The records:
----

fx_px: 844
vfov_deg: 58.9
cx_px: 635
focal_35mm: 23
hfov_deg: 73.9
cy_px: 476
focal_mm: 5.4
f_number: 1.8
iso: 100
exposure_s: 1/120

----

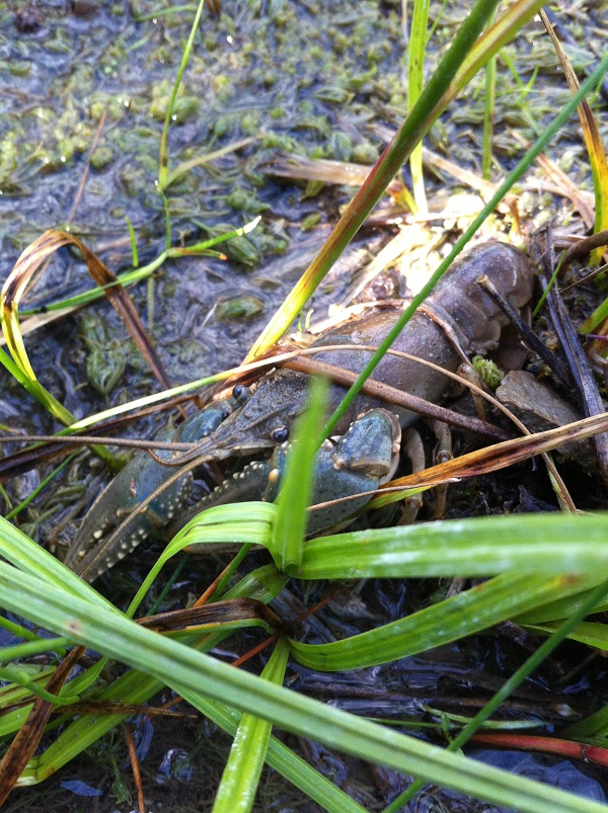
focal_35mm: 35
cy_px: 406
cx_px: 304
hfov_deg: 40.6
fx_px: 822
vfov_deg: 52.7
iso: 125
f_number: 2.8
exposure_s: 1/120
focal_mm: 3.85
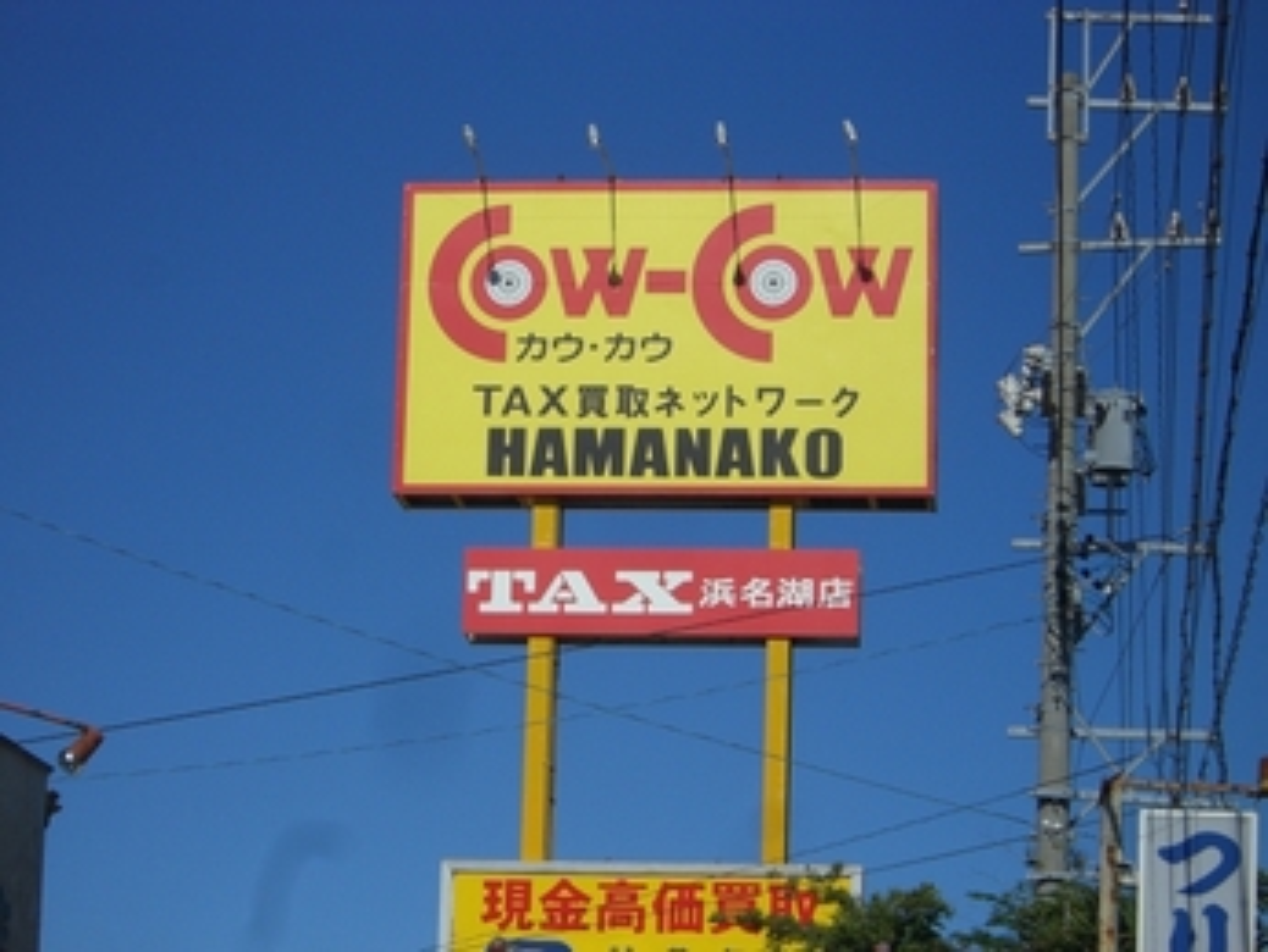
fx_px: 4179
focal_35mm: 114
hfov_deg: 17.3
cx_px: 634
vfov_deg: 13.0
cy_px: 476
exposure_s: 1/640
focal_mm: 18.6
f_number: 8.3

----

Problem requirements:
Look above for the line with "focal_mm: 3.85"; quote it and every line after it, stopping after the line with "f_number: 8.3", exactly, with nothing added and without pictures.

Response area:
focal_mm: 3.85
fx_px: 4179
focal_35mm: 114
hfov_deg: 17.3
cx_px: 634
vfov_deg: 13.0
cy_px: 476
exposure_s: 1/640
focal_mm: 18.6
f_number: 8.3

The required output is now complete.